> [Work item]
Copy the text of the material below exactly as it appears, line for line, and leave the pictures out of your answer.

> [Data to use]

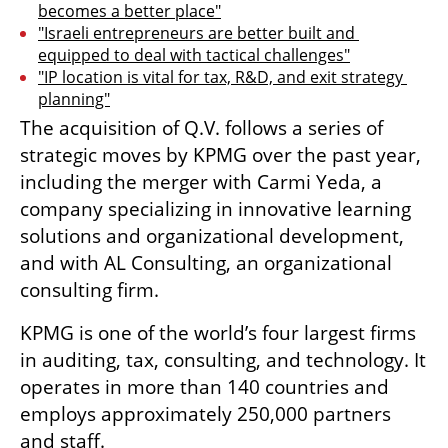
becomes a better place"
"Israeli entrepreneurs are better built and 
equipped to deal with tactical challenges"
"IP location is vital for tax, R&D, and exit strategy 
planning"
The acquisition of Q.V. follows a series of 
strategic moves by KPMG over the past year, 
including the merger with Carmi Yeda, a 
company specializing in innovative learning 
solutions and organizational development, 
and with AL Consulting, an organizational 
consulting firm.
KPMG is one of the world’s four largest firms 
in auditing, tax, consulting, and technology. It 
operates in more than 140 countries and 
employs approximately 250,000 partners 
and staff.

> [Task response]
becomes a better place"
"Israeli entrepreneurs are better built and 
equipped to deal with tactical challenges"
"IP location is vital for tax, R&D, and exit strategy 
planning"
The acquisition of Q.V. follows a series of 
strategic moves by KPMG over the past year, 
including the merger with Carmi Yeda, a 
company specializing in innovative learning 
solutions and organizational development, 
and with AL Consulting, an organizational 
consulting firm.
KPMG is one of the world’s four largest firms 
in auditing, tax, consulting, and technology. It 
operates in more than 140 countries and 
employs approximately 250,000 partners 
and staff.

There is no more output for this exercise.